- Directed by: Hassen Ferhani
- Written by: Hassen Ferhani
- Produced by: Olivier Boischot; Narimane Mari;
- Cinematography: Hassan Ferhani
- Edited by: Stéphanie Sicard; Nadia Ben Rachid; Nina Khada; Hassen Ferhani;
- Production companies: An Allers Retours Films (Algeria); Centrale Électrique (France);
- Release date: 2019;
- Running time: 104 minutes
- Countries: France, Algeria, Qatar
- Language: Algerian Arabic

= 143 Sahara Street =

2019 Algerian-French documentary film

143 Sahara Street (original title: 143 rue du désert) is a 2019 Algerian-French documentary film directed by Hassen Ferhani. It tells the story of a woman named Malika, who runs a small roadside restaurant in the Algerian Sahara Desert.

The film received critical acclaim upon its release, with many praising Ferhani's intimate and observational approach to storytelling. It premiered at the Locarno Film Festival and was selected to screen at several other international film festivals, including the Toronto International Film Festival.

== Reception ==

=== Critical reception ===
On the review aggregator website Rotten Tomatoes, the film holds an approval rating of 100% based on 12 reviews.

Variety's Jay Weissberg described 143 Sahara Street as a "loving portrait of a woman and her roadside teahouse". He noted that the film captures the expected images of the Sahara and highlights the beauty of the changing light and atmosphere throughout the day. Weissberg praised how Ferhani allows Malika to become a co-conspirator in the act of portraiture, rather than just a passive subject, and found the film to be more focused than Ferhani's debut.

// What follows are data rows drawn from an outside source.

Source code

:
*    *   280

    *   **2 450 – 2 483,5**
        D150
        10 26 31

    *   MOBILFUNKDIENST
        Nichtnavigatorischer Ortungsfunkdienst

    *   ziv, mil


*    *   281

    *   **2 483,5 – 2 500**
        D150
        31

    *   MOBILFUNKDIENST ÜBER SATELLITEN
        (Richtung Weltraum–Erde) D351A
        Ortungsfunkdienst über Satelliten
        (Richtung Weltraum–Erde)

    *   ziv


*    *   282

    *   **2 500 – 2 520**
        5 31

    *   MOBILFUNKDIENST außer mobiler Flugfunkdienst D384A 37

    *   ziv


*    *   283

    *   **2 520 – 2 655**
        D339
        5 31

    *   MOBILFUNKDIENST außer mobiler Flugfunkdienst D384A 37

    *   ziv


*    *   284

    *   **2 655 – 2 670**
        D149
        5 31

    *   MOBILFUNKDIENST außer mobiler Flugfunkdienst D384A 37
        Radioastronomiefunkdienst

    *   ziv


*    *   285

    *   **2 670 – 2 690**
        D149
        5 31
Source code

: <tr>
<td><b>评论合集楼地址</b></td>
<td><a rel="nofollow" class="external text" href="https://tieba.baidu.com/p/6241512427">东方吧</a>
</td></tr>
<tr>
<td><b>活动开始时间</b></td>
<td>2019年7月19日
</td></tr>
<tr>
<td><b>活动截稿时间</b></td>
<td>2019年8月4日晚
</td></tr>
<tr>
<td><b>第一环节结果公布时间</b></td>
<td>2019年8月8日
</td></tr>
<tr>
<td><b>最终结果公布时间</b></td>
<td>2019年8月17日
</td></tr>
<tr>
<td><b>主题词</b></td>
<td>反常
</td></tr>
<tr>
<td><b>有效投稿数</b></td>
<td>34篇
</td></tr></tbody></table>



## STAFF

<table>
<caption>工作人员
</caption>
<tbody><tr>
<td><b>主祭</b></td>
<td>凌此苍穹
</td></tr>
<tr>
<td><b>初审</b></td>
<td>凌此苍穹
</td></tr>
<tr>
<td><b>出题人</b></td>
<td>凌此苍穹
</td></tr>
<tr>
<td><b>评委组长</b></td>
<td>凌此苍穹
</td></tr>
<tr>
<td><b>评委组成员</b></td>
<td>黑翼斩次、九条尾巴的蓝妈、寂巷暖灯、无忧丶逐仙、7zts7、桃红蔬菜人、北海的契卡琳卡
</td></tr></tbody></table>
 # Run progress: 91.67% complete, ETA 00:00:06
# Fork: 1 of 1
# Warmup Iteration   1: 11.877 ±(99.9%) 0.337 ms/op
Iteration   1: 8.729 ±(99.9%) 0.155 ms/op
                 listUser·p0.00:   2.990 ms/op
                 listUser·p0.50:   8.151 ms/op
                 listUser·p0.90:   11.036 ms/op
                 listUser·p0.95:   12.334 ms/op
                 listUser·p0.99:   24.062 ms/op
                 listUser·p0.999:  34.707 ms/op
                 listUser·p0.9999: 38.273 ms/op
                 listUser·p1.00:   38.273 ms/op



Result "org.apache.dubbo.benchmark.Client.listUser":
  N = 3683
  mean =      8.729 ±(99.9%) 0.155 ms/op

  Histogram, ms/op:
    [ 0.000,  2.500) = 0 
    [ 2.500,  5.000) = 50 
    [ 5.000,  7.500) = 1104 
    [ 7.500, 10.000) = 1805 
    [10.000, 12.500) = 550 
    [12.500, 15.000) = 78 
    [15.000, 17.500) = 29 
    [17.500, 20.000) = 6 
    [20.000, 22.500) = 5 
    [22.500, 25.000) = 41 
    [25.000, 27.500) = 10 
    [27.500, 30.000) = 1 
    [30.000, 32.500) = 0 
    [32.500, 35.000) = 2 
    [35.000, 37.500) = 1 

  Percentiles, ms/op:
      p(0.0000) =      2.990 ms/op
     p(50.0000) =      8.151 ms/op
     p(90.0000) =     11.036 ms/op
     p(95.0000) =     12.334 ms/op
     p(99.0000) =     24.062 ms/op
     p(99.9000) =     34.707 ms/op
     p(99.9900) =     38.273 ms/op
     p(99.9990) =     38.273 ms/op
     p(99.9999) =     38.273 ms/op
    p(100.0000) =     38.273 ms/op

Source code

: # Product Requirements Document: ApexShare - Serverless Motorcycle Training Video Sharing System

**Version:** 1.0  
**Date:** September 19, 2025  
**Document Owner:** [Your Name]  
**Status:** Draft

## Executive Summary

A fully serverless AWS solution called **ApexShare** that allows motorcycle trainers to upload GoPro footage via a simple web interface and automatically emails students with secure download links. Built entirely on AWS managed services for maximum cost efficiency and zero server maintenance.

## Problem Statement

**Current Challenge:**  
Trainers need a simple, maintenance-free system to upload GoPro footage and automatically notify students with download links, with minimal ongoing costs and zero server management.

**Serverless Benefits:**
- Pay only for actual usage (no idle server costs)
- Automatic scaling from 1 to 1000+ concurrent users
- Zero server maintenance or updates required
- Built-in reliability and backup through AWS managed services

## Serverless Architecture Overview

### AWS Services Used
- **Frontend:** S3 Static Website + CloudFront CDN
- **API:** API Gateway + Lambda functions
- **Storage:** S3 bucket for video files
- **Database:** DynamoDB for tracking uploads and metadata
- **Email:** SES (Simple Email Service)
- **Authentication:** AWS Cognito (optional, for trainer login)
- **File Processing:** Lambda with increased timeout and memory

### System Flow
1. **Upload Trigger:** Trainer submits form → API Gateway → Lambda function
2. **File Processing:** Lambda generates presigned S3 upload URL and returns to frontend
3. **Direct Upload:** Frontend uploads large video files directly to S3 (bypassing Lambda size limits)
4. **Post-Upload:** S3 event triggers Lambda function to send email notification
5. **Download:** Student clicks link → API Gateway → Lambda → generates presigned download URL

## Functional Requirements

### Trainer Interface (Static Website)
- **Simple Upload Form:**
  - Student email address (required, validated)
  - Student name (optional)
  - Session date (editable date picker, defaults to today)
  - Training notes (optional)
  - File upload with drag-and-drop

The Hollywood Reporter's Boyd Van Hoeij gave a positive review of the documentary, noting that the slow-paced film gradually gets under the viewer's skin. He notes that the film is more gently observational and less obviously staged than Ferhani's debut. However, he also notes that Ferhani's presence occasionally becomes jarringly noticeable, citing "annoyingly wobbly" camerawork which breaks the "illusion of life just quietly continuing in static fixed tableaux".

Kiva Reardon stated that the documentary provides a nuanced narrative that is entirely driven by the character of the female proprietor and that it gives rise to “questions of modernization and the far reaches of capitalism”.

=== Awards and accolades ===
Hassan Ferhani received the Best Emerging Director award for 143 Sahara Street at the 72nd Locarno Film Festival.